*** Exercise data Section Begins ***
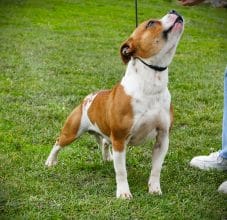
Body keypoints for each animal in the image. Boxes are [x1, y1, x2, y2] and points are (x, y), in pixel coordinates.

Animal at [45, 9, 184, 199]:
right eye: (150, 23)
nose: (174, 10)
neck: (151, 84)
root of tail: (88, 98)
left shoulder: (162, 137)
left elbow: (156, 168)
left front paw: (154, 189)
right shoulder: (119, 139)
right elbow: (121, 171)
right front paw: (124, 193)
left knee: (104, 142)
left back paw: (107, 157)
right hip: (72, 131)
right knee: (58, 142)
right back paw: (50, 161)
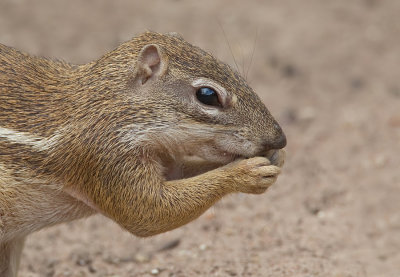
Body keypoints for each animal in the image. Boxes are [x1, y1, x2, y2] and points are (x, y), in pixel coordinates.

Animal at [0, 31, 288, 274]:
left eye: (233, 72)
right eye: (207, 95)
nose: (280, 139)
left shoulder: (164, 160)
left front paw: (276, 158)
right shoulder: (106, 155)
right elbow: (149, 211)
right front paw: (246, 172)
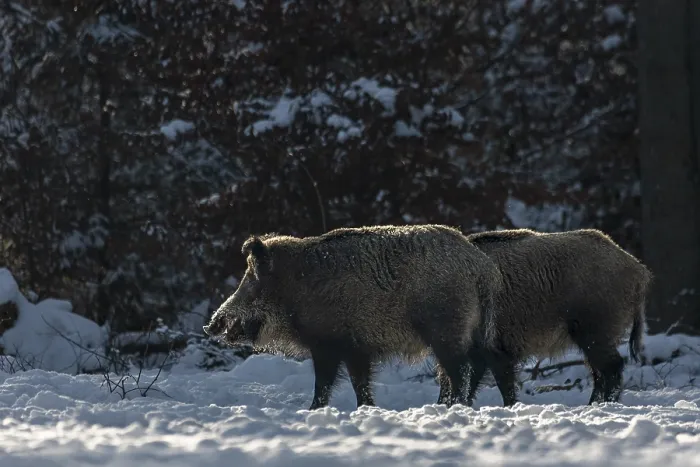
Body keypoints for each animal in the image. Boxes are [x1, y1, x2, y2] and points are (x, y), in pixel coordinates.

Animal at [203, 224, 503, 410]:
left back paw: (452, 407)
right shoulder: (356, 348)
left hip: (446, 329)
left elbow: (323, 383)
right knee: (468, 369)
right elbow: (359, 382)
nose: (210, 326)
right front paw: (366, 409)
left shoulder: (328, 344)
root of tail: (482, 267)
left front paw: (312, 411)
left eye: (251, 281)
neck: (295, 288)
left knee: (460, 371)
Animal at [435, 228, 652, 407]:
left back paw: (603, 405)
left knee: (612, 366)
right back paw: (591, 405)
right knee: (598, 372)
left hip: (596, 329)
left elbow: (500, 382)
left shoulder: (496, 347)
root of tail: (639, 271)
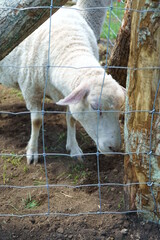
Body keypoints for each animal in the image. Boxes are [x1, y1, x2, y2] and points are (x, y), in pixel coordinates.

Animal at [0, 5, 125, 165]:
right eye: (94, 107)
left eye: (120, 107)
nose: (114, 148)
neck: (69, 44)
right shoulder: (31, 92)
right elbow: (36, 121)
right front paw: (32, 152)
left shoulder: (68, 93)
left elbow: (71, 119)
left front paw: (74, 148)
*** Exercise data Section Ends ***
To do. In the entries above, find the line with "left front paw: (276, 158)" and the line with "left knee: (612, 366)". Return exactly those lines and all the ones between them, pictures excluded.

Written response.
left front paw: (276, 158)
right shoulder: (106, 155)
right elbow: (149, 211)
right front paw: (246, 172)
Body keypoints for each animal in the image. Boxes are [x1, y1, x2, y2] and points are (x, y), in pixel coordinates.

Animal at [203, 224, 503, 410]:
left back paw: (452, 407)
right shoulder: (356, 348)
left hip: (446, 329)
left elbow: (323, 383)
right knee: (468, 369)
right elbow: (359, 382)
nose: (210, 326)
right front paw: (366, 409)
left shoulder: (328, 344)
root of tail: (482, 267)
left front paw: (312, 411)
left eye: (251, 281)
neck: (295, 288)
left knee: (460, 371)
Animal at [435, 228, 652, 407]:
left back paw: (603, 405)
left knee: (612, 366)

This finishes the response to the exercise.